House debates

Wednesday, 28 February 2007

Tax Laws Amendment (2007 Measures No. 1) Bill 2007

Second Reading

4:30 pm

Photo of Michael HattonMichael Hatton (Blaxland, Australian Labor Party) Share this | Hansard source

Before question time I was speaking about three aspects of the Tax Laws Amendment (2007 Measures No. 1) Bill 2007. I comprehensively dealt with the first and the second and I was dealing with the key question of what happens to a superannuation guarantee payment where there is a default by an employer. The provisions in this bill will allow the commissioner to indicate what steps have been taken to investigate the complaint and the actions taken under the act in order to do it. So the employee will have a more perfect knowledge. I also argued we should have a class action with regard to this for all of those people in Australia affected by the Treasurer deciding not to go ahead with the second tranche of Labor’s tax cuts, which were commuted into a three per cent super guarantee, which would have taken it from nine per cent to 12 per cent. At paragraph 2.9 of the explanatory memorandum to the bill, these two points are material with regard to that broader consideration:

  • the employer has objected to the Commissioner’s assessment of the SG shortfall …

In this case, take it as the Commonwealth and take it as the Treasurer. The shortfall is in fact at least three per cent, if not six per cent. People could have an adequate retirement on 15 per cent. That really is the absolute minimum. This government has kept it foreshortened at nine per cent. It continues:

  • the Commissioner has recovered or is seeking to recover a relevant amount of SG charge owing in relation to the employee.

That is the nub of the situation we have in Australia. We are really going to be six per cent short of what should be the minimum target for ordinary working Australians, baby boomers and everybody else who has not had enough time to put into it.
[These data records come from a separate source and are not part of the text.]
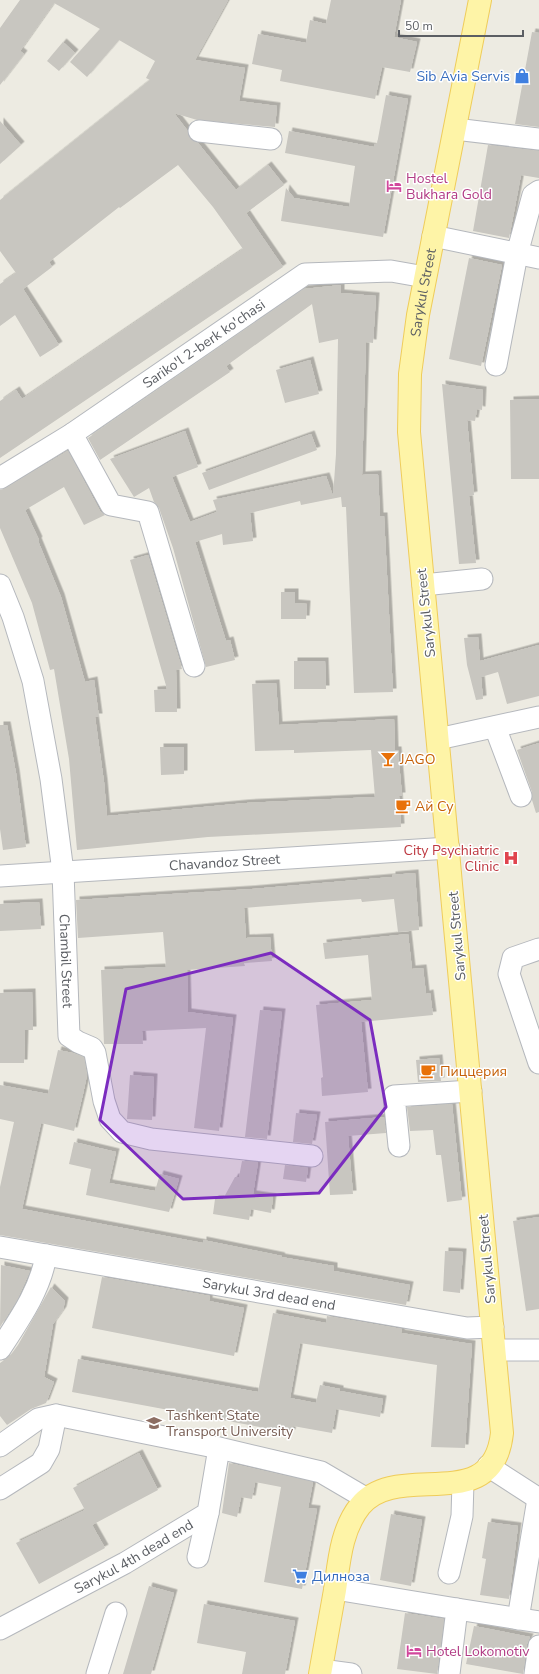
<svg xmlns="http://www.w3.org/2000/svg" width="539" height="1674" font-family="'Nunito Sans',sans-serif">
	<style>
		.building { fill: #c8c6c0; filter: url(#shadow) }
		.lines { fill: none; stroke-linecap: round; stroke-linejoin: round }
		.minor-casing { stroke: #b5b8bd; stroke-width: 23 }
		.major-casing { stroke: #efcc5a; stroke-width: 24 }
		.minor { stroke: #fff; stroke-width: 21 }
		.major { stroke: #fef4a7; stroke-width: 22 }
		.marked { fill: #7b2cbf; fill-opacity: 0.2; stroke: #7b2cbf; stroke-width: 3; stroke-linejoin: round }
		.labels { text-anchor: middle; dominant-baseline: central; stroke-width: 3; stroke-linejoin: round; paint-order: stroke }
		.shop-label { font-size: 14px; fill: #366cbe; stroke: #fff; text-anchor: end }
		.hotel-label { font-size: 14px; fill: #b23c85; stroke: #fff; text-anchor: start }
		.street-label { font-size: 14px; fill: #5b5e63; stroke: #fff }
		.food-label { font-size: 14px; fill: #c56008; stroke: #fff; text-anchor: start }
		.health-label { font-size: 14px; fill: #be3a42; stroke: #fff; text-anchor: end }
		.education-label { font-size: 14px; fill: #785e54; stroke: #fff; text-anchor: start }
	</style>
	<defs>
		<filter id="shadow"><feDropShadow dx="3.5" dy="-3.5" stdDeviation="0" flood-color="#0004"/></filter>
	</defs>
	<rect width="100%" height="100%" fill="#edebe2"/>
	<path class="building" d="M20,0H228L195,60L245,68L239,101L277,106L275,127L197,120L174,113L187,130L188,135L192,140L198,143L236,190L268,165L284,185L246,213L283,267L0,458V401L16,390L22,399L243,249L213,207L178,165L120,208L119,207L49,262L52,267L23,289L59,345L40,357L15,315L0,326V284L16,273L0,251V200L150,80L146,78L155,61L119,40L87,77L70,62L100,29L54,3L20,51L24,54L0,85V28Z
		M331,0H401L394,37L417,42L410,72L382,67L375,99L280,81L282,70L252,64L258,34L306,43L310,20L326,24Z
		M532,32L539,33V127L515,124Z
		M63,42L75,53L59,71L47,61Z
		M386,95L408,99L383,237L281,221L286,188L294,198L349,207L355,166L285,153L289,131L374,147V144H377Z
		M0,121L21,145L0,164Z
		M488,145L539,151V178L521,175L509,238L473,231Z
		M469,258L502,265L481,366L449,359Z
		M341,285V293L376,296L373,343L366,342L362,475L378,474L380,516H384L393,692L354,693L346,507H342L341,497L301,505L300,501L250,513L253,541L223,545L222,534L195,542L226,641L230,640L235,660L206,667L173,548L159,508L154,502L149,488L134,497L110,459L185,431L198,467L172,477L190,522L217,512L213,500L326,476L333,496L336,454L338,339L319,343L312,304L226,366L230,372L100,460L88,438L304,289Z
		M310,360L319,394L285,403L276,370Z
		M442,384L483,390L482,410L477,409L475,421L467,420L474,495L469,496L476,563L459,564Z
		M539,399V479H511L510,400Z
		M311,434L317,450L209,490L202,473Z
		M68,451L100,511L105,515L84,525L64,487L25,510L39,540L38,541L61,597L85,682L94,680L99,717H95L104,782L107,816L246,803L375,797L371,750L294,753V750L255,751L252,684L276,683L279,725L394,719L395,750H398L402,796H399L401,827L208,837L77,850L69,759L54,669L50,670L32,603L0,528V490L6,488Z
		M148,555L182,669L176,670L177,712H155L154,690L167,689L130,560Z
		M281,592H295V603L307,604L306,619H281Z
		M478,637L480,661L539,645V696L507,704L498,672L481,677L483,699L476,700L467,665L464,638Z
		M294,661H325L326,689H294Z
		M0,725H7L16,773L26,847L3,850L0,829Z
		M539,743V812L536,813L532,800V792L517,750Z
		M160,747H184V774L161,775Z
		M415,873L419,930L398,932L394,899L362,902L361,899L320,902L244,908L246,938L270,937L272,961L244,963L245,966L187,970L188,1012L233,1018L219,1131L194,1128L206,1028L142,1031L143,1044H104L101,970L166,967L163,932L78,938L76,900L252,889L392,877V875Z
		M39,902L41,929L0,931V904Z
		M408,934L412,969L423,968L426,994L430,993L433,1015L361,1022L368,1092L322,1096L321,1078L323,1077L316,1005L372,1000L368,955L325,959L323,943Z
		M32,992L33,1030H25L24,1063H0V993Z
		M260,1010L282,1012L267,1139L245,1137Z
		M58,1050L73,1053L84,1057L87,1075L83,1094L74,1131L41,1123L22,1209L203,1243V1240L282,1256L281,1257L334,1266V1271L410,1285L406,1305L0,1235V1187L14,1122L0,1119V1085L48,1094Z
		M439,1058L441,1081L418,1082L416,1060Z
		M130,1075L154,1077L152,1120L127,1119Z
		M452,1104L462,1200L447,1202L441,1155H436L433,1130L410,1131L407,1107Z
		M296,1113L317,1115L312,1144L293,1142Z
		M384,1117L386,1133L348,1136L353,1194L330,1195L325,1122Z
		M74,1142L116,1152L109,1183L155,1191L160,1174L179,1179L169,1212L86,1195L91,1169L69,1164Z
		M242,1161L258,1162L253,1194L273,1197L271,1213L251,1209L249,1220L213,1214L215,1199H223L235,1177H239Z
		M285,1165L308,1168L306,1182L283,1179Z
		M539,1217V1309L526,1311L513,1221Z
		M445,1251L463,1252L460,1293L443,1291Z
		M1,1265L30,1271L18,1298L0,1327Z
		M102,1277L210,1296L209,1301L244,1308L234,1356L92,1328Z
		M51,1287L65,1301L63,1310L53,1324L44,1377L54,1382L46,1403L31,1409L7,1425L0,1416V1363L10,1356L18,1345Z
		M273,1313L326,1323L327,1316L402,1329L401,1333L472,1344L465,1448L431,1447L437,1365L300,1343L290,1398L316,1403L320,1385L340,1389V1391L383,1399L380,1417L336,1409L332,1433L293,1426L292,1433L72,1392L78,1359L258,1392Z
		M139,1453L158,1490L92,1525L105,1548L39,1584L16,1543L85,1510L73,1488Z
		M229,1463L313,1482L308,1508L317,1509L302,1589L264,1582L281,1487L255,1482L252,1499L241,1497L237,1517L222,1513Z
		M391,1514L422,1520L411,1586L380,1580Z
		M488,1522L518,1526L509,1599L480,1595L486,1559L482,1558Z
		M149,1586L174,1593L151,1674H123Z
		M204,1604L295,1621L285,1674H242L246,1652L197,1643Z
		M405,1613L444,1619L437,1674L397,1669Z
		M474,1626L530,1637L527,1644L523,1674L466,1664Z"/>
	<g class="lines">
		<g class="minor-casing">
			<g id="minor">
				<path d="M455,129L539,139"/>
				<path d="M199,131L271,139"/>
				<path d="M433,236L539,258"/>
				<path d="M496,365L517,254L533,195L539,191"/>
				<path d="M72,434L111,505L148,512L194,666"/>
				<path id="s1" d="M0,478L72,434L305,274L391,271L425,277"/>
				<path id="s2" d="M0,585L13,617L33,681L51,779L63,872L69,1036L78,1042L92,1048L95,1053L104,1101L110,1119L122,1132L151,1139L312,1156"/>
				<path d="M423,585L482,579"/>
				<path d="M495,727L521,796"/>
				<path d="M438,739L539,717"/>
				<path id="s3" d="M0,876L449,848"/>
				<path d="M539,949L513,958L509,974L539,1063"/>
				<path d="M399,1146L394,1096L471,1091"/>
				<path id="s4" d="M0,1247L467,1328L493,1327"/>
				<path d="M0,1349C19,1320 41,1289 46,1255"/>
				<path d="M495,1350H539"/>
				<path d="M0,1446L38,1419L56,1415L219,1448L321,1472L367,1499"/>
				<path d="M488,1466L539,1499"/>
				<path d="M0,1489L41,1463L49,1449L56,1415"/>
				<path d="M198,1557L208,1513"/>
				<path d="M449,1573L462,1516L463,1482"/>
				<path d="M335,1589L457,1609L449,1674"/>
				<path d="M457,1609L539,1622"/>
				<path d="M518,1619L538,1499"/>
				<path id="s5" d="M0,1629L125,1563L208,1513L219,1448"/>
				<path d="M321,1670L351,1674"/>
				<path d="M97,1674L116,1613"/>
				<path d="M535,1674L539,1646"/>
			</g>
		</g>
		<g class="major-casing">
			<g id="major">
				<path id="s6" d="M320,1674C325,1646 330,1618 335,1590C339,1562 341,1530 360,1506C398,1459 493,1518 502,1433L409,432L410,374L418,315L480,0"/>
			</g>
		</g>
		<use href="#minor" class="minor"/>
		<use href="#major" class="major"/>
	</g>
	<path class="marked" d="M271,953L370,1020L386,1107L319,1193L183,1199L100,1120L126,989Z"/>
	<defs>
		<g id="shop-bare" transform="scale(1.2)"><path d="M-5-2.5h2.3a2.7 3.5 0 0 1 5.4 0H5L5.5 6h-11ZM-1.5-2.5h3a1.5 2.3 0 0 0-3 0Z" fill="#3f7fe0" stroke="#fff" stroke-width="2.5" paint-order="stroke"/></g>
		<g id="hotel-bare" transform="scale(1.2)"><path d="M-6-4.5h1.5V1H6V5H4.5V3h-9V5H-6ZM-4 0a1.8 1.8 0 1 1 3.6 0ZM.5 0V-2.5h3Q6-2.5 6 0Z" fill="#d1479c" stroke="#fff" stroke-width="2.5" paint-order="stroke"/></g>
		<g id="bar-bare" transform="scale(1.2)"><path d="M-6-5H6L.8 .8V4.5H3.5V6h-7V4.5H-.8V.8Z" fill="#e8710a" stroke="#fff" stroke-width="2.5" paint-order="stroke"/></g>
		<g id="cafe-bare" transform="scale(1.2)"><path d="M-5.5-4.5H6V0H3Q3 3.5 0 3.5H-2.5Q-5.5 3.5-5.5 0ZM3-3.2v2h1.7v-2ZM-6 4.5H4V6H-6Z" fill="#e8710a" stroke="#fff" stroke-width="2.5" paint-order="stroke"/></g>
		<g id="hospital-bare" transform="scale(1.2)"><path d="M-5-5h3v3.5h4V-5h3V5h-3V1.5h-4V5h-3Z" fill="#e0444e" stroke="#fff" stroke-width="2.5" paint-order="stroke"/></g>
		<g id="university-bare" transform="scale(1.2)"><path d="M0-5L7-2L0 1L-7-2ZM-4 1L0 2.5L4 1V4Q0 6-4 4Z" fill="#8d6e63" stroke="#fff" stroke-width="2.5" paint-order="stroke"/></g>
		<g id="supermarket-bare" transform="scale(1.2)"><path d="M-6-5.5h2.5l.6 2H6L4.5 2H-2.5L-4.4-4H-6ZM-1.5 3.2a1.3 1.3 0 1 0 .1 0ZM3 3.2a1.3 1.3 0 1 0 .1 0Z" fill="#3f7fe0" stroke="#fff" stroke-width="2.5" paint-order="stroke"/></g>
	</defs>
	<g fill-rule="evenodd">
		<use href="#shop-bare" x="522" y="76"/>
		<use href="#hotel-bare" x="394" y="186"/>
		<use href="#bar-bare" x="388" y="759"/>
		<use href="#cafe-bare" x="403" y="806"/>
		<use href="#hospital-bare" x="511" y="858"/>
		<use href="#cafe-bare" x="428" y="1071"/>
		<use href="#university-bare" x="154" y="1423"/>
		<use href="#supermarket-bare" x="300" y="1576"/>
		<use href="#hotel-bare" x="414" y="1651"/>
	</g>
	<g class="labels">
		<g class="shop-label">
			<text x="510" y="76">Sib Avia Servis</text>
			<text x="312" y="1576" text-anchor="start">Дилноза</text>
		</g>
		<g class="hotel-label">
			<text x="406" y="178">Hostel<tspan x="406" dy="16">Bukhara Gold</tspan></text>
			<text x="426" y="1651">Hotel Lokomotiv</text>
		</g>
		<g class="street-label">
			<text stroke="none"><textPath href="#s6" startOffset="1496">Sarykul Street</textPath></text>
			<text stroke="none"><textPath href="#s1" startOffset="244">Sariko'l 2-berk ko'chasi</textPath></text>
			<text transform="translate(426 613) rotate(-96)">Sarykul Street</text>
			<text stroke="none"><textPath href="#s3" startOffset="225">Chavandoz Street</textPath></text>
			<text transform="translate(457 936) rotate(-95)">Sarykul Street</text>
			<text stroke="none"><textPath href="#s2" startOffset="384">Chambil Street</textPath></text>
			<text transform="translate(487 1259) rotate(-95)">Sarykul Street</text>
			<text stroke="none"><textPath href="#s4" startOffset="273">Sarykul 3rd dead end</textPath></text>
			<text stroke="none"><textPath href="#s5" startOffset="152">Sarykul 4th dead end</textPath></text>
		</g>
		<g class="food-label">
			<text x="400" y="759">JAGO</text>
			<text x="415" y="806">Ай Су</text>
			<text x="440" y="1071">Пиццерия</text>
		</g>
		<g class="health-label">
			<text x="499" y="850">City Psychiatric<tspan x="499" dy="16">Clinic</tspan></text>
		</g>
		<g class="education-label">
			<text x="166" y="1415">Tashkent State<tspan x="166" dy="16">Transport University</tspan></text>
		</g>
	</g>
	<path d="M399 30v6h124v-6" fill="none" stroke="#5b5e63" stroke-width="2"/>
	<text x="405" y="30" font-size="12" fill="#5b5e63" stroke="#ffffff" stroke-width="3" paint-order="stroke">50 m</text>
</svg>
It is this government’s actions over the last 10 years, where, in their recent changes, they have rewarded the rich in relation to super and they have effectively defrauded those who are poor and nicked that six per cent that should have been rightfully theirs.
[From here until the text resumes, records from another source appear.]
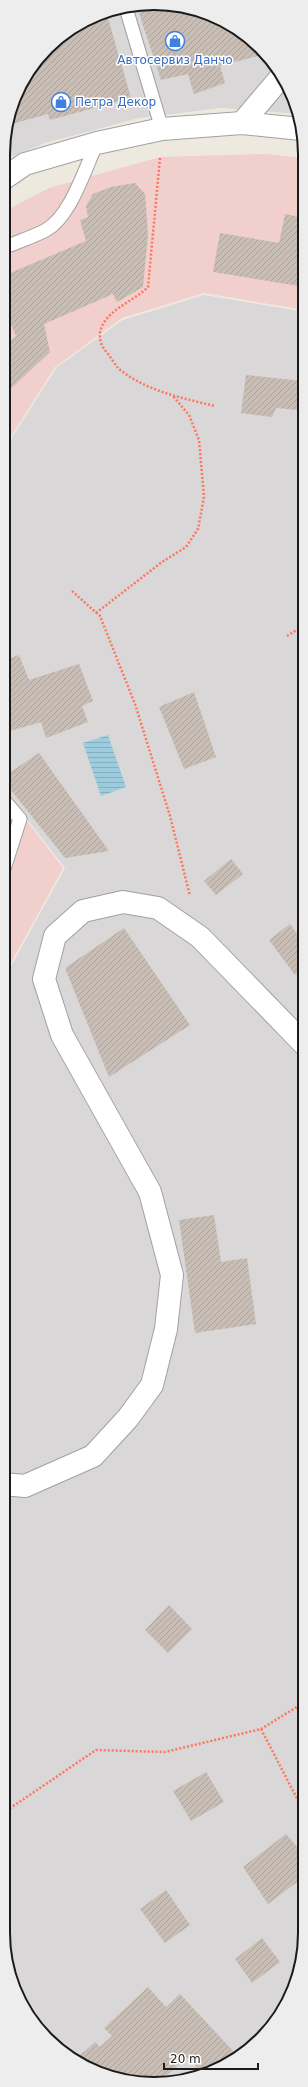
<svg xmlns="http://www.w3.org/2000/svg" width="308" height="2087" font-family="'DejaVu Sans',sans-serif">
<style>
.residential{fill:#d9d7d7}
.commercial{fill:#f0cfcc}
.water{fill:url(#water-rules)}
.building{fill:url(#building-hatch)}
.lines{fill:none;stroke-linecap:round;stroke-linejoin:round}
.service-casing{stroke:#a1a1a1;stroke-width:15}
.minor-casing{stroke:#a1a1a1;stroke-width:24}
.tertiary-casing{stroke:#a1a1a1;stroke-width:24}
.path{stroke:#ff765e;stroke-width:2.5;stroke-dasharray:2 2;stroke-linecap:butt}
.service{stroke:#fff;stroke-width:13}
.minor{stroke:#fff;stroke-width:22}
.tertiary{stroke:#fff;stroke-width:22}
.labels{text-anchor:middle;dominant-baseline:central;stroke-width:3;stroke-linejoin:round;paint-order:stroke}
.shop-label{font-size:12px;fill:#366cbe;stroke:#fff}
.rim{fill:none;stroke:#1a1a1a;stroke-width:2}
</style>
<defs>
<pattern id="water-rules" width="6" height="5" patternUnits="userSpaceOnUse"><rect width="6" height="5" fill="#9cccde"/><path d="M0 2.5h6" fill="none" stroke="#86afbe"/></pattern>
<pattern id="building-hatch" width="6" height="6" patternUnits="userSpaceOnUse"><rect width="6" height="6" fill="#c9beb5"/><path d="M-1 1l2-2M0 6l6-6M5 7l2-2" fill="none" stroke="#aca39b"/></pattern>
</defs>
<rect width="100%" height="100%" fill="#ede9df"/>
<g class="residential">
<path d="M164,3L221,18L261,47L293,96L298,114L221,108L139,118L45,143L3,160V144L19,87L55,40L106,11Z"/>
<path d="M204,295L305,312V1943L289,2000L253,2047L202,2076L144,2084L87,2069L47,2040L14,1991L3,1933V972H8L65,868L3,788V452L57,367L123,320Z"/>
</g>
<g class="commercial">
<path d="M264,154L305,158V310L204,293L122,318L55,367L3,449V212L49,188L160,157Z"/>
<path d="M3,790L63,868L7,970H3Z"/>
</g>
<path class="water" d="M108,735L126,787L101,796L83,743Z"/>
<g class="building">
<path d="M164,3L221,18L258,46L261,55L220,66L225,83L194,94L188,74L161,80L137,7Z"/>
<path d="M106,11L131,98L50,120L48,114L8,125L19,87L55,40Z"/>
<path d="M135,183L145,194L148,235L143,287L117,302L113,294L44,324L50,352L3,396V347L16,336L3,305V276L86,241L80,220L88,217L86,206L93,194L111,187Z"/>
<path d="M285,214L305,218V287L213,272L220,233L279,243Z"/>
<path d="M246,375L302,381L298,410L276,408L272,417L241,413Z"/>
<path d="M3,639L8,653L3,655Z"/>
<path d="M19,655L29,680L79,664L93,701L82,706L88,722L46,738L41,722L3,733V661Z"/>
<path d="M194,692L216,757L184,769L159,707Z"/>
<path d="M39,753L109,851L65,858L3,780V777Z"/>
<path d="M231,859L243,874L216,895L204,881Z"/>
<path d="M290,924L305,945V968L295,975L269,940Z"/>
<path d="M124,928L190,1025L109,1077L65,968Z"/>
<path d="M214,1215L221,1262L247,1258L256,1324L195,1333L179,1220Z"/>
<path d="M3,1240L9,1241L4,1271H3Z"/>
<path d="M169,1605L192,1629L168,1653L145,1630Z"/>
<path d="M206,1772L224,1802L191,1821L173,1791Z"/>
<path d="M286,1834L305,1856V1876L268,1904L243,1867Z"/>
<path d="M166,1890L190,1925L165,1943L140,1909Z"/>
<path d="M3,1893L10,1903L3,1907Z"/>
<path d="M262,1938L280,1962L252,1983L235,1959Z"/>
<path d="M148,1987L166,2007L180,1994L235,2053L221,2065L204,2075L187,2057L160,2082L144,2084L87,2069L75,2060L95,2042L100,2047L112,2036L104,2028Z"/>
</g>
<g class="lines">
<defs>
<g id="service">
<path d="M126,8L162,129"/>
<path d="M3,248C17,242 33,237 46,230C71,216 85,168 97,143"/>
<path d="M3,872L20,819L3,799"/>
</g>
<g id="minor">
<path d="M242,123L281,77"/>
<path d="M3,1484L25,1486L93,1456L128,1418L152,1385L166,1329L172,1275L150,1192L62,1035L44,979L55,936L83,911L123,902L158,908L200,937L305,1045"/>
</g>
<path id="tertiary" d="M3,179L25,164L97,143L162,129L242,123L301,129"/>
</defs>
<use href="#service" class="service-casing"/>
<use href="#minor" class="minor-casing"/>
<use href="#tertiary" class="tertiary-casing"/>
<g class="path">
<path d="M160,158L148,287C134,301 113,307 103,324C97,335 100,345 108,354C112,359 115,365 119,369C146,391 182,398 215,406"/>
<path d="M72,591L100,616L135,704L170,816L190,896"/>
<path d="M96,613L162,562L186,547L198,529L204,497L199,440L189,415L173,396"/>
<path d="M287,636L305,625"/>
<path d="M261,1729L305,1814"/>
<path d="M3,1813L96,1750L165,1752L261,1729L305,1702"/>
</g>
<use href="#service" class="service"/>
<use href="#minor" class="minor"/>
<use href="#tertiary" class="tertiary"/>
</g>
<defs>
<symbol id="shop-ring" viewBox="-11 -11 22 22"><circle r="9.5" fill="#fff" stroke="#3f7fe0" stroke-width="1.5"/><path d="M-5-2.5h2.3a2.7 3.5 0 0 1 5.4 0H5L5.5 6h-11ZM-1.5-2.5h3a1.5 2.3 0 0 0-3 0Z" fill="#3f7fe0"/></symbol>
</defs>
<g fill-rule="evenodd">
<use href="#shop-ring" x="164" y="30" width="22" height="22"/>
<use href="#shop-ring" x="50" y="91" width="22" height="22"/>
</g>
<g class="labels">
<g class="shop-label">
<text x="175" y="60">Автосервиз Данчо</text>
<text x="75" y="102" text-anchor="start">Петра Декор</text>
</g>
</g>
<path d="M0 0H308V2087H0ZM154 10H154A144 144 0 0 1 298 154V1933A144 144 0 0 1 154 2077H154A144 144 0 0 1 10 1933V154A144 144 0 0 1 154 10Z" fill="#ededed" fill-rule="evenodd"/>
<path class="rim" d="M154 10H154A144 144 0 0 1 298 154V1933A144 144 0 0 1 154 2077H154A144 144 0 0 1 10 1933V154A144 144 0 0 1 154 10Z"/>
<path d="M164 2063v6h94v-6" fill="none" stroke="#1a1a1a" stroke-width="2"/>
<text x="170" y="2063" font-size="12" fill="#1a1a1a" stroke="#ffffff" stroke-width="3" paint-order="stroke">20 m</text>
</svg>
Much as I want to continue for a long period of time on this, I know the member for Rankin is eager to take up this point and argue simply, clearly and cogently that the Treasurer of the Commonwealth of Australia should take note of this bill, that the parliament should charge that he be compliant with what was formerly legislated, that he should not have taken away that extra surcharge—the three per cent in the next productivity dividend. That would have gone to 12 per cent and that was the platform for the next and final agreement to go to 15 per cent. The Australian people have been utterly deprived of what is rightfully theirs and the superannuation guarantee for the whole of the rest of people’s lives in retirement has been impoverished thereby.

I might call the parliament’s attention to the fact that I have gone over my time by about two minutes. In fairness to everybody else, I should let the member for Rankin have a go.